Al-Ayoubi has filed a civil lawsuit against Zisa claiming that the steroids test was illegal and that the drug it detected, called methandienone, was an ingredient in one of several legal supplements he took.
He asked for $1.5 million in damages in his lawsuit, he testified, adding that he and his wife had decided to give most of the money to charity if he won. He said he makes $119,000 a year.
The officer, who’s well above 6 feet tall and has a shaved head, read a list of more than 20 of those supplements to the jury at Prezioso’s request. They included protein powders, fat loss stimulants, testosterone boosters and sleep aids he said he bought at vitamin and supplement stores.
To that he added another list of medications that were prescribed by a Fairfield clinic that Prezioso said was featured in a Star-Ledger exposé as a popular destination for police officers seeking illegal steroids.
Al-Ayoubi, 35, testified that he has a testosterone deficiency.
He also said that he lost 25 to 30 pounds after the steroids test came back positive. But he took issue with Prezioso’s characterization that the weight loss is a typical response from someone whose body was suddenly deprived of a muscle-building drug. He said he was depressed.
Zisa is accused of abusing his power by shielding Tiernan's two teenage sons from a police investigation after they were allegedly involved in a 2004 fistfight and robbery of another teenage acquaintance.

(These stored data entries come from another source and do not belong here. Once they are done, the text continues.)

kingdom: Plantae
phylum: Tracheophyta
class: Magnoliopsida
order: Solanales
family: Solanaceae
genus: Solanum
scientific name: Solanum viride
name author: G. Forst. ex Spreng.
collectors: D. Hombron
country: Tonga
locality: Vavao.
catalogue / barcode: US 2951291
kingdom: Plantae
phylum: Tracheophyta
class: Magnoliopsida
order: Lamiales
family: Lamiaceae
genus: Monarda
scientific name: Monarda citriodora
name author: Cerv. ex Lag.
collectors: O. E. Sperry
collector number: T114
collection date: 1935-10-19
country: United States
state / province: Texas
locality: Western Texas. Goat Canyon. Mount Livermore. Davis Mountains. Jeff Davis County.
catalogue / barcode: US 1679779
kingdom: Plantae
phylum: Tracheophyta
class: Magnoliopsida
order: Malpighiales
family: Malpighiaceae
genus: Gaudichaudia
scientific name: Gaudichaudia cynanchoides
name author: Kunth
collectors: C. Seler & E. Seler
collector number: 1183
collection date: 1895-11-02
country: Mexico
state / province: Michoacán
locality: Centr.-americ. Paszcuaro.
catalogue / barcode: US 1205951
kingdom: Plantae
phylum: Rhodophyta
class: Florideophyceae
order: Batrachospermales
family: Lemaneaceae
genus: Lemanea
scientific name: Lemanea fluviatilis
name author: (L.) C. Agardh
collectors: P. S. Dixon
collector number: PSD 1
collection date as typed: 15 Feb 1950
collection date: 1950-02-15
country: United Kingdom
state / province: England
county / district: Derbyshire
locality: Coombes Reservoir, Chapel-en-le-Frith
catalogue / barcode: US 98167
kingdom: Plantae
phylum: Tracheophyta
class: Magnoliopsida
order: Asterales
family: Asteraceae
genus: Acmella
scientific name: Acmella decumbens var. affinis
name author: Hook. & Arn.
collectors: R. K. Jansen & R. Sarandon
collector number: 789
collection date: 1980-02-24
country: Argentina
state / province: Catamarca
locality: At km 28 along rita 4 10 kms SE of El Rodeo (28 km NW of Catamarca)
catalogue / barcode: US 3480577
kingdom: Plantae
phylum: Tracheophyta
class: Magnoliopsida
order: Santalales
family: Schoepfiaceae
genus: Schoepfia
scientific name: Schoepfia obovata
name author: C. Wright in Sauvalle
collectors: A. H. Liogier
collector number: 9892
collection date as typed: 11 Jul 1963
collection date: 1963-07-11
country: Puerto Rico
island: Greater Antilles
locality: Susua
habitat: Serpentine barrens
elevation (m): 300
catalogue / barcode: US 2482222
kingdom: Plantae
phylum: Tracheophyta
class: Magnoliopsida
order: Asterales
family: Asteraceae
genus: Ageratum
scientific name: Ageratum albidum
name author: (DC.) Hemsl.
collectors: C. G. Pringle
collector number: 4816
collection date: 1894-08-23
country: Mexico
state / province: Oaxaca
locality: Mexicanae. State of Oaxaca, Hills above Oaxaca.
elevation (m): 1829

He is also accused of escorting Tiernan from the scene of the 2008 car accident before she could be investigated for drunken driving. Tiernan was driving a car owned by Zisa, who later filed an $11,000 insurance claim, stating she swerved to avoid an animal.
Zisa faces at least 15 years in prison if found guilty of a pattern of official misconduct, witness tampering, insurance fraud and other charges. Tiernan faces charges of conspiracy to commit official misconduct and insurance fraud, and faces up to 15 years in prison.